石川 本格的に新宿と向き合うようになってほぼ10年。歌舞伎町もホストクラブも大きく変わったと思いますが。

手塚 ホストクラブでいうと、交流サイト(SNS)の影響がすごく大きいですね。昔はホストクラブで働くことも、客として来ることも秘め事だったのが、SNSによって秘め事じゃなくなってしまいました。「このお店のこの子はいい」とか、お客さんの評価が写真付きでバンバン流れていますし、ホスト自身も隠さなくなった。昔は売り上げや同業者の評判がホストの価値を決めていましたが、今やSNSのフォロワー数を競う時代です。

石川 へえー。まるでアイドルですね。

手塚 それと、整形もすごく増えました。しかも、おおっぴらに言うんです。お金をかけて整形することに価値があると。当初は、みんな同じ顔に見えたのですが、最近は少し違いがわかってきました。若い人の価値観を受け入れ始めているのかもしれません。ただ、ついていけないなあと思うのは、顔を整形するだけでなく、SNSに投稿する写真まで修正して、その写真の方が本当の自分だということです。ホストクラブで実際に会うのは1時間だけで、SNSの顔写真を相手に会話する時間の方が圧倒的に長いからというわけです。

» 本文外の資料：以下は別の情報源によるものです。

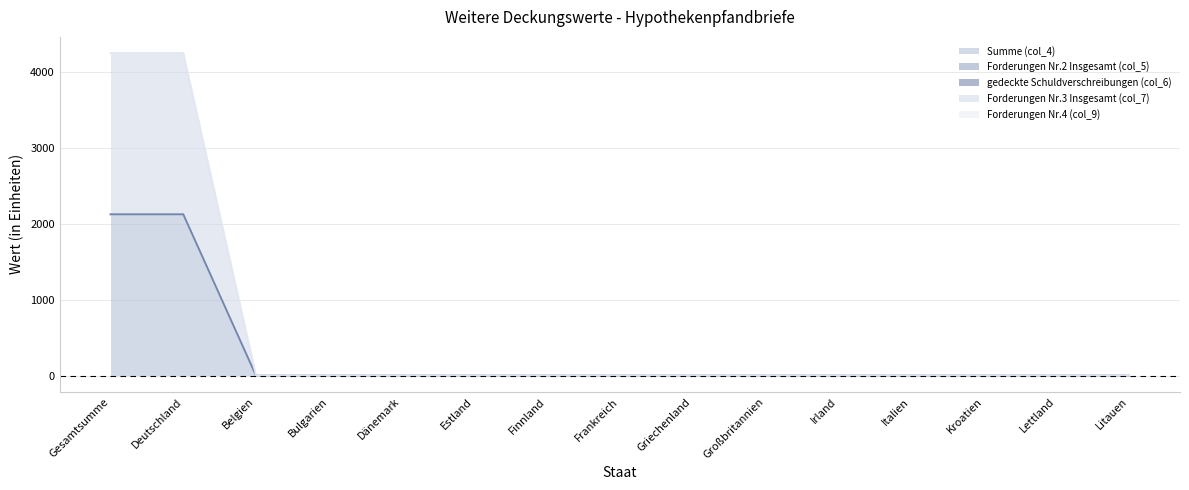

What is the sum of all Forderungen Nr.3 Insgesamt (col_7) values?

4250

石川 言われてみれば、確かにそうですが……。水商売の世界もかなり変わっているんですね。どんな人間にも、あるいは社会にも、光と影の部分があり、かつてはもっと影の部分を大事にしていたのではないでしょうか。例えば、影響という言葉は「影が響く」と書きます。光が響くわけではない。真昼の太陽は光が真上から当たるので影ができませんよね。明るすぎるから影ができないというのは、何か示唆的な気がします。

手塚 歌舞伎町も昔は夕日のような町だったのが、今や真昼の太陽みたいになっているのかもしれませんね。

石川 ところで、歌舞伎町にはホストクラブが多いですが、こういう業態は日本以外にもあるのでしょうか。